> [Task objective] An identical copy of the data below is needed.
The records below:
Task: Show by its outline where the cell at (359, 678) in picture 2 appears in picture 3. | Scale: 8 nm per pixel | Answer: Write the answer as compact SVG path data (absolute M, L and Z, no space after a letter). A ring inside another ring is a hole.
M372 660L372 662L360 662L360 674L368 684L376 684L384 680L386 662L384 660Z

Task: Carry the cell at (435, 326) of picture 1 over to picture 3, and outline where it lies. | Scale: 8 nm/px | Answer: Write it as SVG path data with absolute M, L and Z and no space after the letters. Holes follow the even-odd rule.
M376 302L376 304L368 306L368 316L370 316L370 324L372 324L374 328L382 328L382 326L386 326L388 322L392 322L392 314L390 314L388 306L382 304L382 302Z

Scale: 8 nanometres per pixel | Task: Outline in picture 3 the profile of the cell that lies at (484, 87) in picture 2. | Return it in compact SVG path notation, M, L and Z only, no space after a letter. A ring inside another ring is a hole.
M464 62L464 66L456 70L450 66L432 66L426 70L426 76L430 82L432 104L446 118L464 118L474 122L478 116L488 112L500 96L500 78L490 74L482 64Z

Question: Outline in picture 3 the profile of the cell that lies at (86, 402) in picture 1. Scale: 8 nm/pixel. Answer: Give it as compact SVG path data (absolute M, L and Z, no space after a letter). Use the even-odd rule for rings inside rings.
End of The records.
> [Problem solution]
Task: Show by its outline where the cell at (359, 678) in picture 2 appears in picture 3. | Scale: 8 nm per pixel | Answer: Write the answer as compact SVG path data (absolute M, L and Z, no space after a letter). A ring inside another ring is a hole.
M372 660L372 662L360 662L360 674L368 684L376 684L384 680L386 662L384 660Z

Task: Carry the cell at (435, 326) of picture 1 over to picture 3, and outline where it lies. | Scale: 8 nm/px | Answer: Write it as SVG path data with absolute M, L and Z and no space after the letters. Holes follow the even-odd rule.
M376 302L376 304L368 306L368 316L370 316L370 324L372 324L374 328L382 328L382 326L386 326L388 322L392 322L392 314L390 314L388 306L382 304L382 302Z

Scale: 8 nanometres per pixel | Task: Outline in picture 3 the profile of the cell that lies at (484, 87) in picture 2. | Return it in compact SVG path notation, M, L and Z only, no space after a letter. A ring inside another ring is a hole.
M464 62L464 66L456 70L450 66L432 66L426 70L426 76L430 82L432 104L446 118L464 118L474 122L478 116L488 112L500 96L500 78L490 74L482 64Z

Question: Outline in picture 3 the profile of the cell that lies at (86, 402) in picture 1. Scale: 8 nm/pixel. Answer: Give it as compact SVG path data (absolute M, L and Z, no space after a letter). Use the even-odd rule for rings inside rings.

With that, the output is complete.